Hello, someone is encountering problems with cloud...
# ask-community
r
Hello, someone is encountering problems with cloud run v2 work pool? I think they made some updates and something is now broken. Some weeks ago, suddenly my scheduled deployment failed due "architecture error in docker image" and few days ahead everything worked back again with no action. Right now I'm facing this exception only sometimes. Prefect team are you aware of this?
Copy code
Traceback (most recent call last):
  File "/usr/local/lib/python3.10/site-packages/distributed/client.py", line 511, in __del__
  File "/usr/local/lib/python3.10/site-packages/distributed/utils.py", line 1836, in is_python_shutting_down
ImportError: sys.meta_path is None, Python is likely shutting down
c
Hi @Raffaele Scarano! Given the traceback, this appears to be an issue with your environment, specifically dask-distributed; for example, I found this GitHub issue referencing the same error message. The architecture error is a separate thing, Google Cloud Run will fail to run images built with
linux/arm64
architecture; you should build your docker images using
linux/amd64
architecture (if you're using Prefect to build your images, you can specify this via
platform="linux/amd64"
)
r
@Chris White thank you for your attention to this. What drives me crazy is that the exactly same deployment works and does not work at the same time, I don’t get why. As you can see in the attached screenshot the same flow sometimes completes successfully and sometimes crashes before starting.
c
Hm I do see that - we haven't made any updates to our Cloud Run work pool configuration in that time; my guess is that it's still a dask distributed bug, but it's a race condition so it's non-deterministic. It could be worth raising on their repo as an issue. How are you creating your dask client and submitting to it?
r
@Chris White I actually use the DaskTaskRunner and let it do all the magic. I noticed that always the same cities cause the cloud run job to crush at startup, but only if they are launched in parallel, (one job per city); if i launch one job for the 4 cities together, it runs successfully. Even more strange :)

## Material supplied:
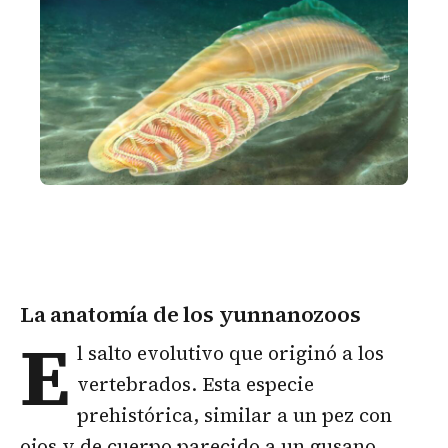
La anatomía de los yunnanozoos
E
l salto evolutivo que originó a los
vertebrados. Esta especie
prehistórica, similar a un pez con
ojos y de cuerpo parecido a un gusano.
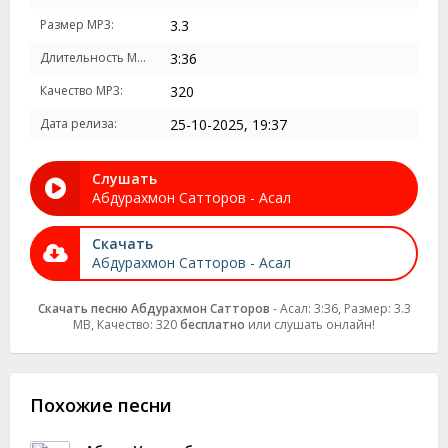
Размер MP3:
3.3
Длительность MP3:
3:36
Качество MP3:
320
Дата релиза:
25-10-2025, 19:37
Слушать
Абдурахмон Сатторов - Асал
Скачать
Абдурахмон Сатторов - Асал
Скачать песню Абдурахмон Сатторов
- Асал: 3:36, Размер: 3.3
MB, Качество: 320
бесплатно
или слушать онлайн!
Похожие песни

## Exercise instructions:
A - Answer these from the Cloud Run thread:
(i) Which architecture should docker images be built with for Google Cloud Run?
(ii) Did the Prefect team say they had updated their Cloud Run work pool configuration in that time?
(iii) Which task runner does the original poster use?
B - Copy the Cloud Run thread word for word, from "Hello, someone is encountering problems with cloud..." up to and including "aware of this?".

## Task responses:
A -
(i) linux/amd64
(ii) No, they had not made any updates to it.
(iii) The DaskTaskRunner

B -
Hello, someone is encountering problems with cloud...
# ask-community
r
Hello, someone is encountering problems with cloud run v2 work pool? I think they made some updates and something is now broken. Some weeks ago, suddenly my scheduled deployment failed due "architecture error in docker image" and few days ahead everything worked back again with no action. Right now I'm facing this exception only sometimes. Prefect team are you aware of this?